§ WORK ITEM
Leaving out the pictures, return each line of the entries from the first through the line with "middle dip: (413, 268)", and only those lines.

§ GIVEN DATA
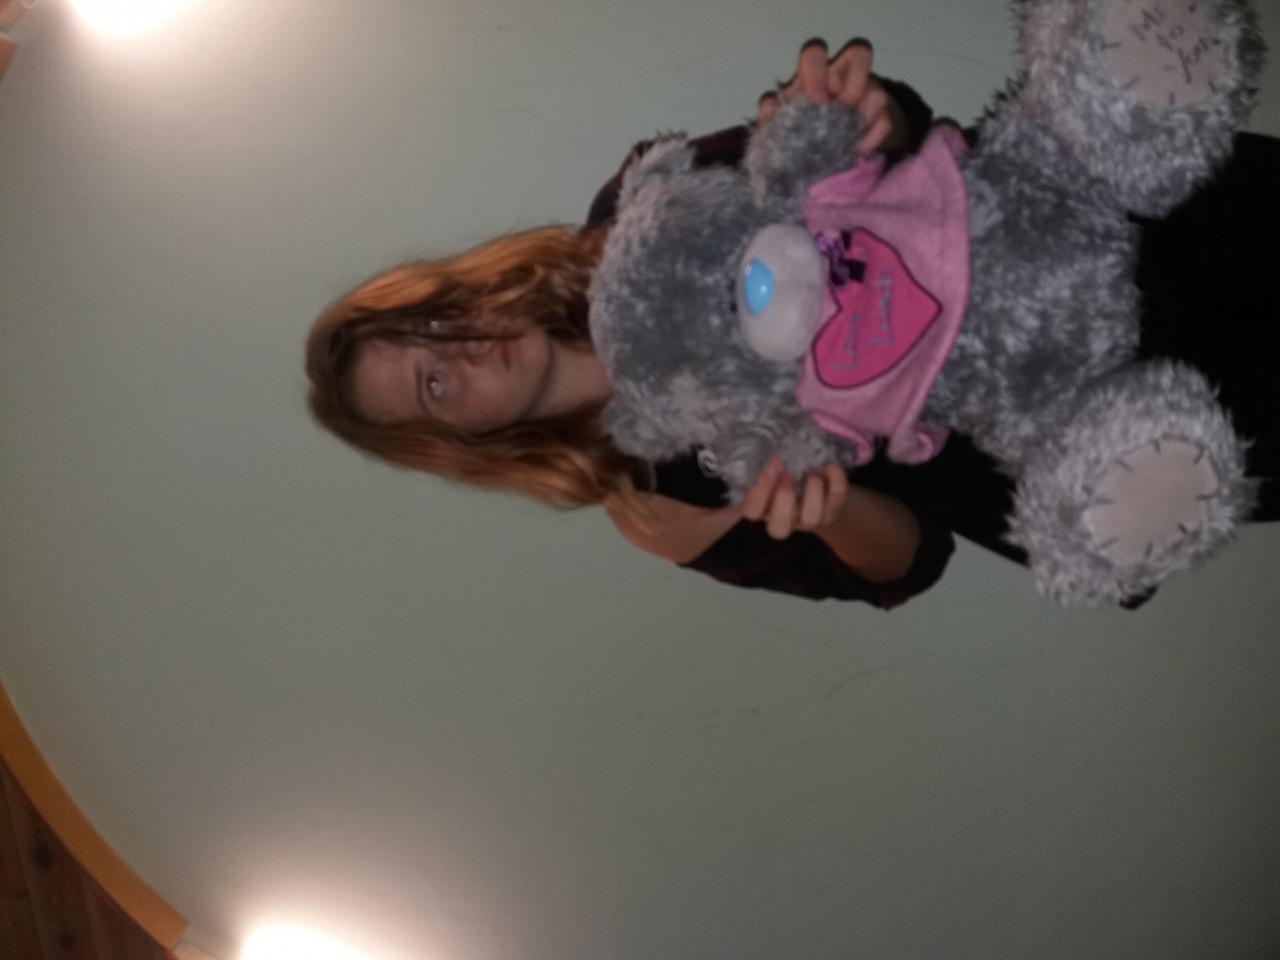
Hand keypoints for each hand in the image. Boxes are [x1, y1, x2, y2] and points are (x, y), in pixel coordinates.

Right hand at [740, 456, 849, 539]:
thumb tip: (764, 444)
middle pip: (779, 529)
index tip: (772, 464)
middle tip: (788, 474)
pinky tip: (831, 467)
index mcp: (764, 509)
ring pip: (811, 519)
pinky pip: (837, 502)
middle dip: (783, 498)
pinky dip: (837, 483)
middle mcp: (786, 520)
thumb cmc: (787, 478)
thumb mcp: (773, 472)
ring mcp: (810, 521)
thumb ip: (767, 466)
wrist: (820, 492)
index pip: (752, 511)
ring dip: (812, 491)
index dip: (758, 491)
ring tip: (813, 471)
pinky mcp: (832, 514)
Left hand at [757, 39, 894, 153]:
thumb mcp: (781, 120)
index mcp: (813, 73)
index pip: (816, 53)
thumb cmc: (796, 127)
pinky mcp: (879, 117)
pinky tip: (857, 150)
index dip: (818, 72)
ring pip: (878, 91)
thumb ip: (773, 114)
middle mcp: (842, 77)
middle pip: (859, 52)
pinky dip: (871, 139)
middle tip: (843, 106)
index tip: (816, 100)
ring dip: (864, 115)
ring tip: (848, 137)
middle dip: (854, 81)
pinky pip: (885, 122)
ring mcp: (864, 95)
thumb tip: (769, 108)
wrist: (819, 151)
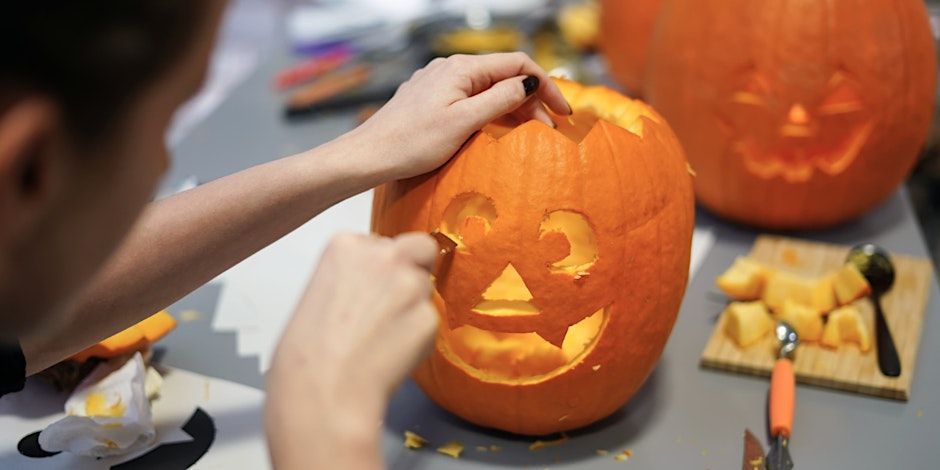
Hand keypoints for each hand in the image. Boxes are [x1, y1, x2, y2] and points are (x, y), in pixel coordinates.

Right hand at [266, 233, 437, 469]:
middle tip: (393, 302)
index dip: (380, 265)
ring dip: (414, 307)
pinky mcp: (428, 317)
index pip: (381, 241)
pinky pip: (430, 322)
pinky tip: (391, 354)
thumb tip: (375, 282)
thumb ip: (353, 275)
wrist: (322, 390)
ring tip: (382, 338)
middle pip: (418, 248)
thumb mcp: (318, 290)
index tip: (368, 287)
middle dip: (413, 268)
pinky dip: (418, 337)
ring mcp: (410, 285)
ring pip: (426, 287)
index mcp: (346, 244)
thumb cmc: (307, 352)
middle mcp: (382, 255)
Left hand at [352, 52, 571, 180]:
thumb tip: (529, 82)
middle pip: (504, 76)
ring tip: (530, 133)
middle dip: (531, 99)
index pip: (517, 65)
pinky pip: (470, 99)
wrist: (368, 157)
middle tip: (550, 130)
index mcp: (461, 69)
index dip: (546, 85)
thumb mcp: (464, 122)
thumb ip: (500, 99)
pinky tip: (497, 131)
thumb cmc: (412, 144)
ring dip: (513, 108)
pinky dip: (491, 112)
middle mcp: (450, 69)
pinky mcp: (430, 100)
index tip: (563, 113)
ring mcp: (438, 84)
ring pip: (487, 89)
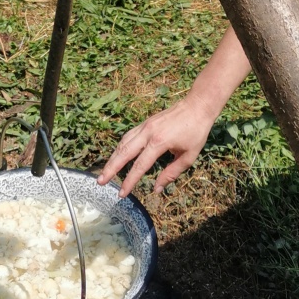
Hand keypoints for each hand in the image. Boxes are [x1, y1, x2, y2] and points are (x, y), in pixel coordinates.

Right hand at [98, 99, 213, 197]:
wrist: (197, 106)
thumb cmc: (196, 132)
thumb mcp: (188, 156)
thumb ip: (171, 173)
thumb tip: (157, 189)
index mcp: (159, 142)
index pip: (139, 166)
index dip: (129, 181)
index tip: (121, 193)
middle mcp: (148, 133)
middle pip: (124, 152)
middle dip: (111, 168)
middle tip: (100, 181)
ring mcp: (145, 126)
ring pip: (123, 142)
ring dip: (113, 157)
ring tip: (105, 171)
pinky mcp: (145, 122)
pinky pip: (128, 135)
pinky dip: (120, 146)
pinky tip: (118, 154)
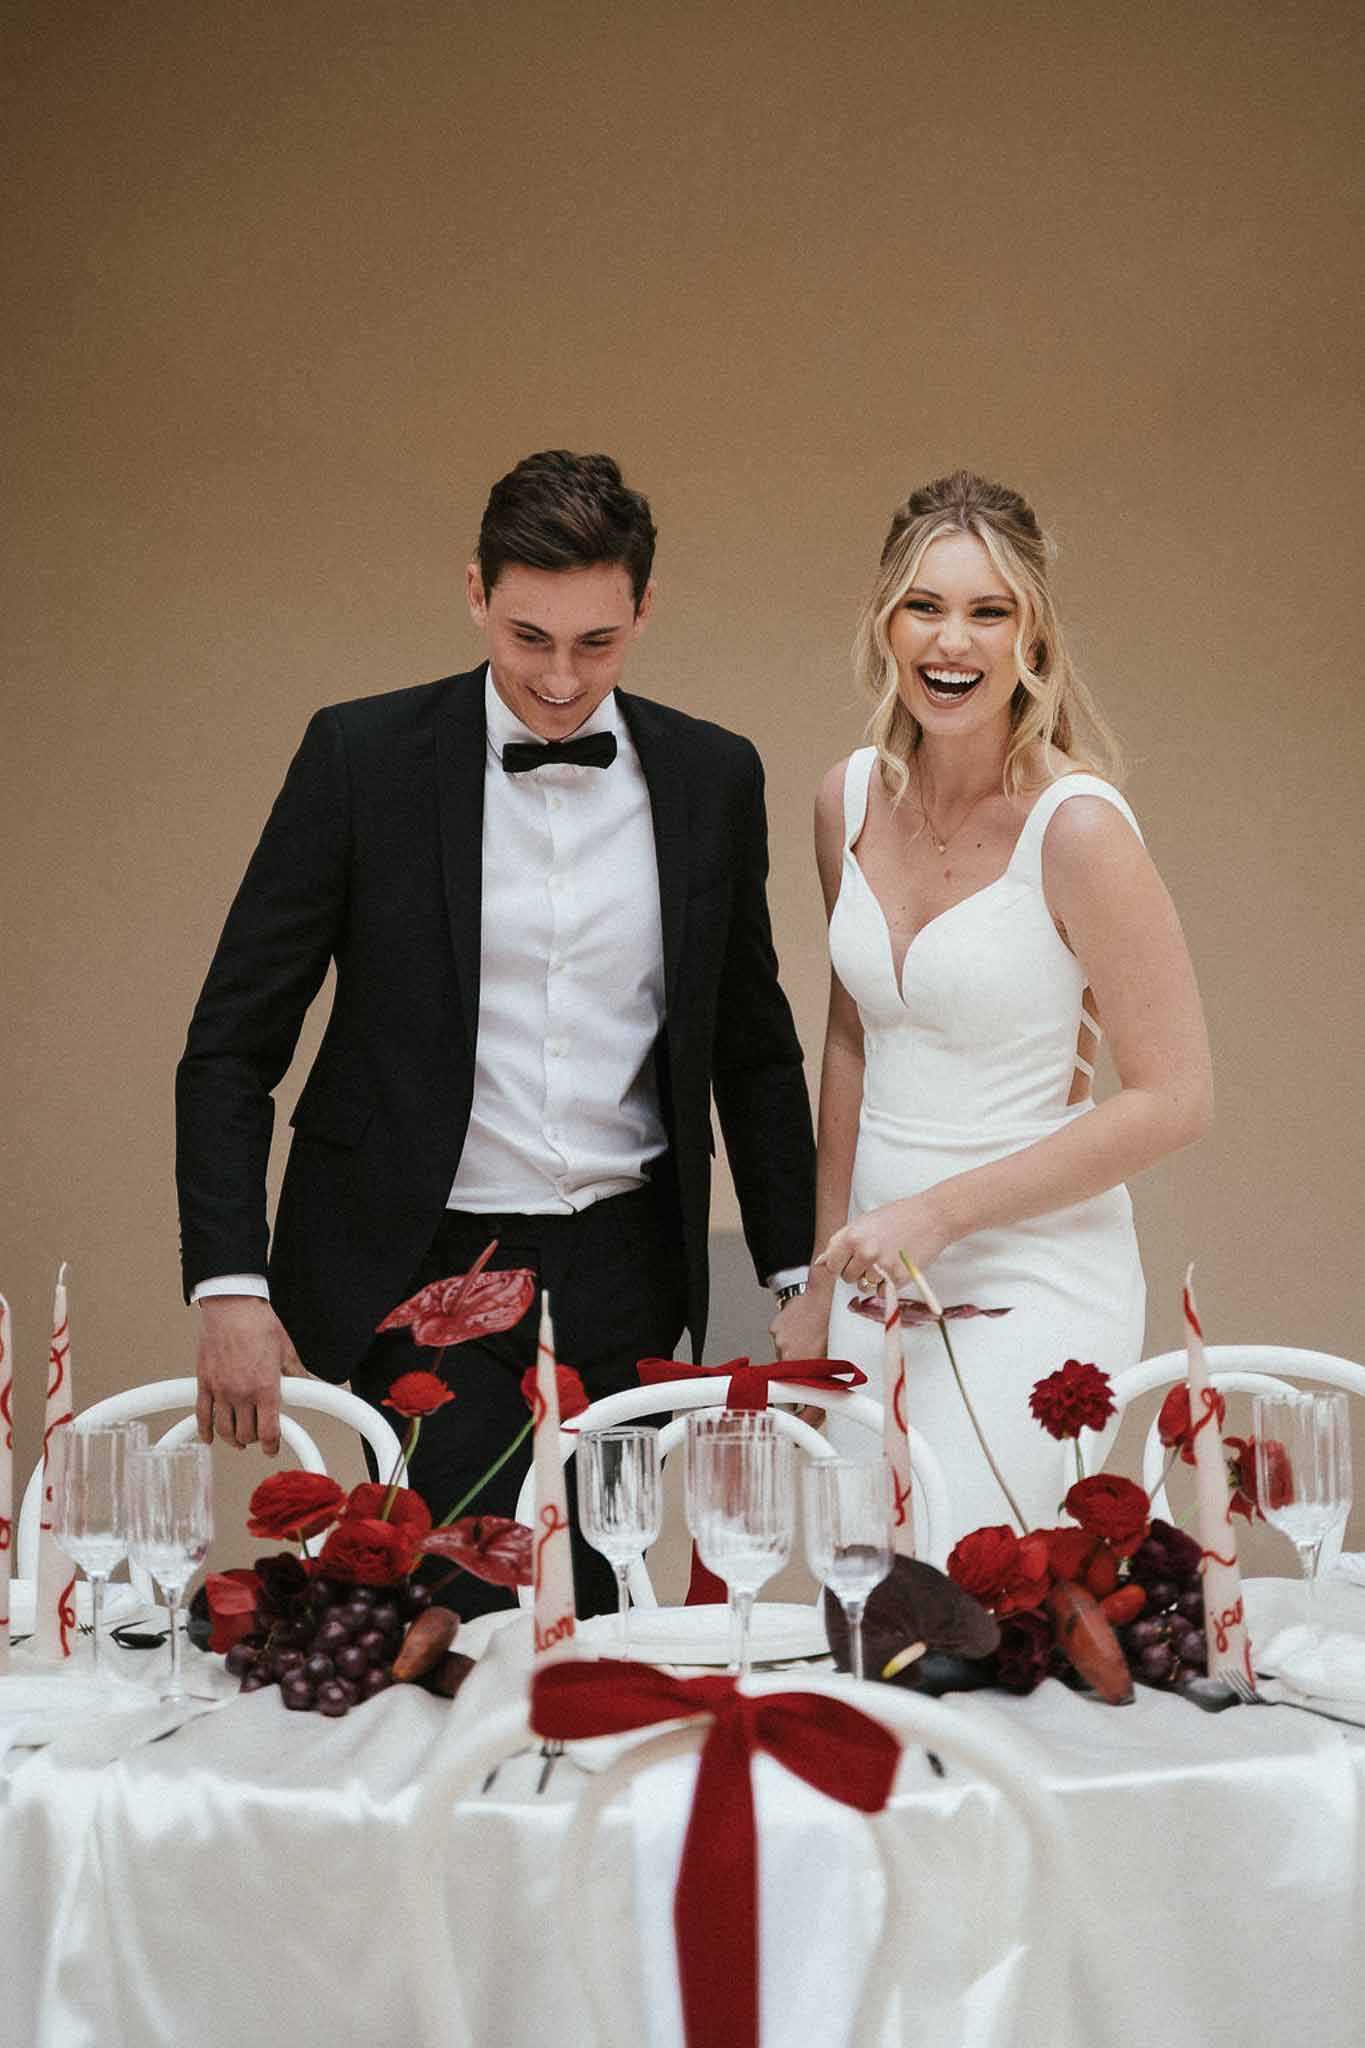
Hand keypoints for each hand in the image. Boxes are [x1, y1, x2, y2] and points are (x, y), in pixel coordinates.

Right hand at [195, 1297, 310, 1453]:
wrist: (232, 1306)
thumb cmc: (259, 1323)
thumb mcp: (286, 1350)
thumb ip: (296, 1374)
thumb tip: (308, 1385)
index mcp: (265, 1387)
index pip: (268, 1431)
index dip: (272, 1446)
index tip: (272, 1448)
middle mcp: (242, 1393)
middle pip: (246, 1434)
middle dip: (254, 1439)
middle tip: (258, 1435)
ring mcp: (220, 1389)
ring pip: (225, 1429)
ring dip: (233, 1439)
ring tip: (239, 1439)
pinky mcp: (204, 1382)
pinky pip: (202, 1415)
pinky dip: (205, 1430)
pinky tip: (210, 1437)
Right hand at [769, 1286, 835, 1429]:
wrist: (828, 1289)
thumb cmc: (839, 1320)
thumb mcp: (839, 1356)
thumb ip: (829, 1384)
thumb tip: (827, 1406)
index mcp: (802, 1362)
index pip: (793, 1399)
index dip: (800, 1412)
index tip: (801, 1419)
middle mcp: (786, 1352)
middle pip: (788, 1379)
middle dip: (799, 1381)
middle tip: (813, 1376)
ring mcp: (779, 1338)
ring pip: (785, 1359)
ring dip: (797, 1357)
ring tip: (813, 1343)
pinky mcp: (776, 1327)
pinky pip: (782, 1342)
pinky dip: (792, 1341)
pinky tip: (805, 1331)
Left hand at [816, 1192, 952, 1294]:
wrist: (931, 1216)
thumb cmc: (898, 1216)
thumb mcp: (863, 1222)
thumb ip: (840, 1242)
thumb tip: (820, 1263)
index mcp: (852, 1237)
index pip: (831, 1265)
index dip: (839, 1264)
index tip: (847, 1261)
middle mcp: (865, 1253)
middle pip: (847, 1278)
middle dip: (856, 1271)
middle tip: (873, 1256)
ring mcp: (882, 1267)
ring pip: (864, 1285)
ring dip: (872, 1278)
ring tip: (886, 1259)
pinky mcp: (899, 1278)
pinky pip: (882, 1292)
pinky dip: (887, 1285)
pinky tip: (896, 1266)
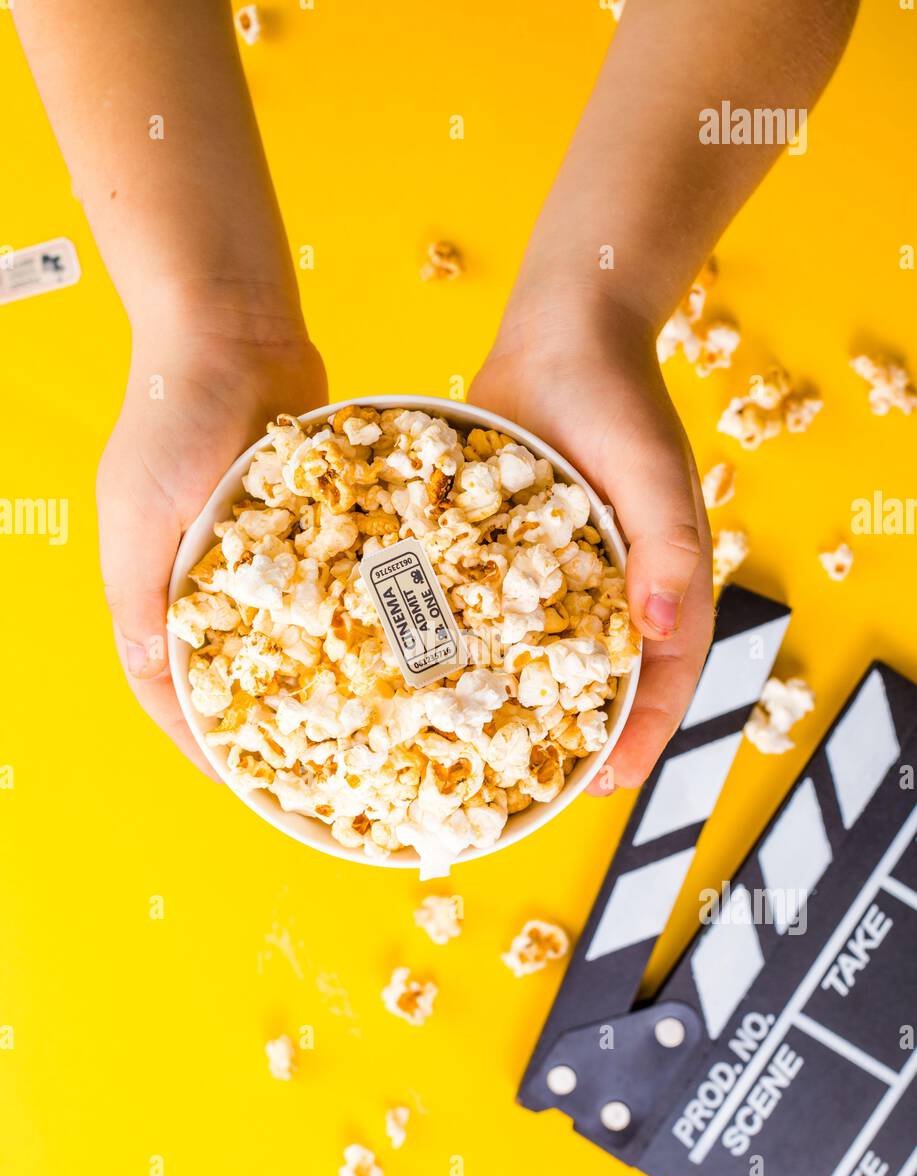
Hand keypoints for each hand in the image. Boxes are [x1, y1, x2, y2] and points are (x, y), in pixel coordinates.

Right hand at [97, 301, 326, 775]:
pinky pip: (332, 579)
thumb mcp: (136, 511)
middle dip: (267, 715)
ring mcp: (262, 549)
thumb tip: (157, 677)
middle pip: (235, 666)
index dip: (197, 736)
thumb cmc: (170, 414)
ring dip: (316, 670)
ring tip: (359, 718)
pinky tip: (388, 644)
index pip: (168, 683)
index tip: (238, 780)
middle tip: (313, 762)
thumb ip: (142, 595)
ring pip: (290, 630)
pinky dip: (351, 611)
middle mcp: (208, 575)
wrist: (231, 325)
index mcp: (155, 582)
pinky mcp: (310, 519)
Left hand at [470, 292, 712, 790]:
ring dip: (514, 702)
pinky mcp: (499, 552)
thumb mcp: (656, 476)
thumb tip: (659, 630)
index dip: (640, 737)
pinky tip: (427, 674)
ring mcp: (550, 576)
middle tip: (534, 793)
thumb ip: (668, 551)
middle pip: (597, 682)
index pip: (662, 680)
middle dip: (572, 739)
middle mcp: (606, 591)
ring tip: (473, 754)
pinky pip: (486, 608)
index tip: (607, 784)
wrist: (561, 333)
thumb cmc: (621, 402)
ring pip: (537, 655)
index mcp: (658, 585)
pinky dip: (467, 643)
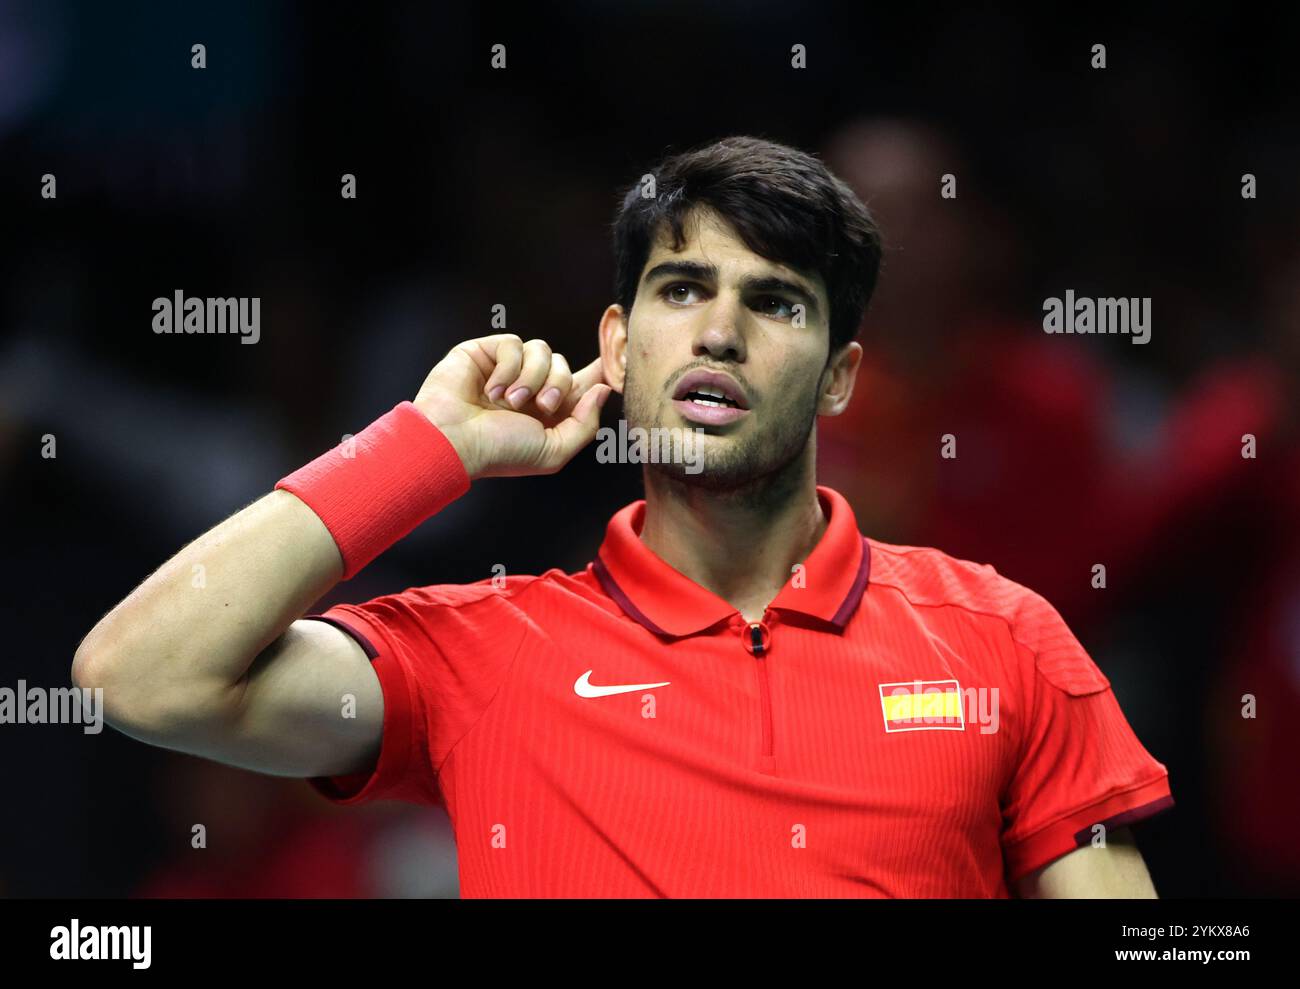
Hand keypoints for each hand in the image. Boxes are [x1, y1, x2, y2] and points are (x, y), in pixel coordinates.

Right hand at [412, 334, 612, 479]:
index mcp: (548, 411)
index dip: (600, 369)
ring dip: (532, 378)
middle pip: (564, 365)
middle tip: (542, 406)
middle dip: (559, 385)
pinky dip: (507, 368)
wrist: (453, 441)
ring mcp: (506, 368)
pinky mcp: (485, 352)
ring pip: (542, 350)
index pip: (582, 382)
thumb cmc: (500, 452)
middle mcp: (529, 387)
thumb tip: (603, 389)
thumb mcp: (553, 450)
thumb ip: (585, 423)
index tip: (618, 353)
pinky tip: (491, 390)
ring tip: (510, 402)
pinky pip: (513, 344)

§ WRITTEN ANSWER
Hand keypoints for each hand in the image. Boxes are [x1, y1, x2, y2] and points are (x, y), in pixel coordinates.

Right hand at [740, 456, 849, 539]:
thumb tip: (764, 444)
middle pip: (779, 529)
index tip: (772, 464)
middle tip: (788, 474)
pinky tip: (831, 467)
index mcp: (764, 509)
ring pip: (811, 519)
pinky pip: (837, 502)
middle dip: (783, 498)
pinky dip: (837, 483)
middle mcp: (786, 520)
thumb cmc: (787, 478)
thumb mcp: (773, 472)
ring mcp: (810, 521)
thumb ip: (767, 466)
wrist: (820, 492)
index pip: (752, 511)
ring dip: (812, 491)
index dip: (758, 491)
ring tip: (813, 471)
pinky mcp: (832, 514)
Left hand at [757, 39, 894, 153]:
thumb mcp: (781, 120)
index mcp: (813, 73)
index pip: (816, 53)
thumb cmc: (796, 127)
pinky mcp: (879, 117)
pinky tip: (857, 150)
index dip: (818, 72)
ring pip: (878, 91)
thumb ip: (773, 114)
middle mcp: (842, 77)
middle pip: (859, 52)
pinky dip: (871, 139)
middle tip: (843, 106)
index tip: (816, 100)
ring dip: (864, 115)
ring tip: (848, 137)
middle dip: (854, 81)
pinky pip: (885, 122)
ring mcp: (864, 95)
thumb tip: (769, 108)
wrist: (819, 151)
Hand keypoints for each hand in the image. Boxes are [x1, y1, x2, y2] and points are (x, y), in pixel coordinates.

Right hand at [266, 233, 437, 469]:
middle tip: (393, 302)
index dip: (380, 265)
ring dip: (414, 307)
pinky mcp: (428, 317)
index pip: (381, 241)
pinky pip: (430, 322)
pinky tip: (391, 354)
thumb tip: (375, 282)
thumb ip: (353, 275)
wrist: (322, 390)
ring tip: (382, 338)
middle pip: (418, 248)
thumb mcp: (318, 290)
index tip: (368, 287)
middle dip: (413, 268)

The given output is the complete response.